Le plastique c’est fantastique et, en plus, il se transforme en carburant
Une start-up française a décidé de revenir aux fondamentaux du plastique : le pétrole dont il est issu. Un recyclage destiné à transformer les millions de tonnes de déchets qui polluent la planète en gazole, sans puiser dans les ressources naturelles de la même planète.
Ça tombe sous le sens. Qu’est-ce que le plastique après tout, si ce n’est du pétrole transformé ? Du coup, pourquoi ne pas utiliser les 11 millions de tonnes de déchets que le monde rejette chaque année pour le retransformer en pétrole ? C’est la belle et bonne idée de deux hommes qui ont créé une association en 2018. Les hommes en question sont François Danel et Samuel Le Bihan. Le comédien de Capitaine Conan et le dirigeant du monde associatif ont fondé Earthwake qui est, désormais, une entreprise dotée de 2,2 millions d’euros destinés à son développement.
Un carburant de transition
Le projet repose avant tout sur une machine baptisée Chrysalis. Par le truchement de la pyrolyse, les déchets sont ainsi transformés en gaz, puis en carburant. « Nous avons choisi de produire du gazole, plus compatible avec notre système » explique François Danel. Produire du mazout à l’heure ou, en Occident, ce carburant risque d’être mis au ban rapidement n’est-il pas un projet un peu vain ? « On a encore un besoin de gazole pour les poids lourds comme les engins de chantier chez nous, et c’est toujours une réelle nécessité pour tous les moyens de transport dans les pays émergents. Même si c’est, évidemment, un carburant de transition ».
Mais Chrysalis est énergivore. Pour que l’usine à gaz qui transforme les bouteilles et emballages en plastique en gazole fonctionne, la matière produite doit être chauffée à plus de 400 degrés. Earthwake a trouvé la solution. « En fait, nous ne consommons de l’électricité qu’au cours de la première phase. Ensuite, c’est le gaz produit qui chauffe la matière obtenue, jusqu’à la transformer en carburant liquide. Ce qui représente 80 % de l'énergie nécessaire au processus ».
Ce principe a convaincu plusieurs investisseurs qui, de l’armateur CGA – CGM à la fondation Rotschild en passant par le Crédit Agricole, ont investi 2,2 millions d’euros dans la start-up pour lui permettre de se développer. Car le chantier reste immense pour passer du stade artisanal au niveau industriel. Et pas seulement pour construire des Chrysalis géants, mais aussi et surtout pour collecter les déchets plastiques, puisque la planète en déverse près de 11 millions de tonnes dans les océans chaque année, et que seules 16 % de ces matières polymères sont recyclées pour le moment.
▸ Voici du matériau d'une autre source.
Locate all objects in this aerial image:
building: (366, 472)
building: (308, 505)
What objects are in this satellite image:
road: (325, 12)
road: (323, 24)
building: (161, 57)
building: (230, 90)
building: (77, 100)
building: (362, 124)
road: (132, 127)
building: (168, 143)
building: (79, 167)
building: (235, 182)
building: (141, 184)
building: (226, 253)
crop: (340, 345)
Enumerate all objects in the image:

Mais d’ores et déjà, des commandes sont engrangées, car le prix de revient estimé par François Danel n’a rien à voir avec celui de l’e-fuel de Porsche de près de 2 euros du litre. « Nous sommes aux alentours de 90 cts ». Dans les Alpes Maritimes, une communauté de communes fait fonctionner ses camions de collecte de déchets grâce au gazole Earthwake. La CMA CGM entend faire tourner ses engins portuaires au même carburant et se charge d'une partie de la collecte. En Tunisie, des bateaux de pêcheurs fonctionnent déjà grâce à lui. La start-up entend dégager 44 millions de chiffres d’affaires d’ici 2027, avant de vendre ses licences à des groupes industriels qui en feront la demande.
Bien sûr, ce gazole de recyclage pollue autant que le diesel traditionnel, mais, puisque c’est un carburant de transition, autant qu’il soit issu du recyclage, beaucoup moins dévastateur que le traditionnel pillage des ressources naturelles.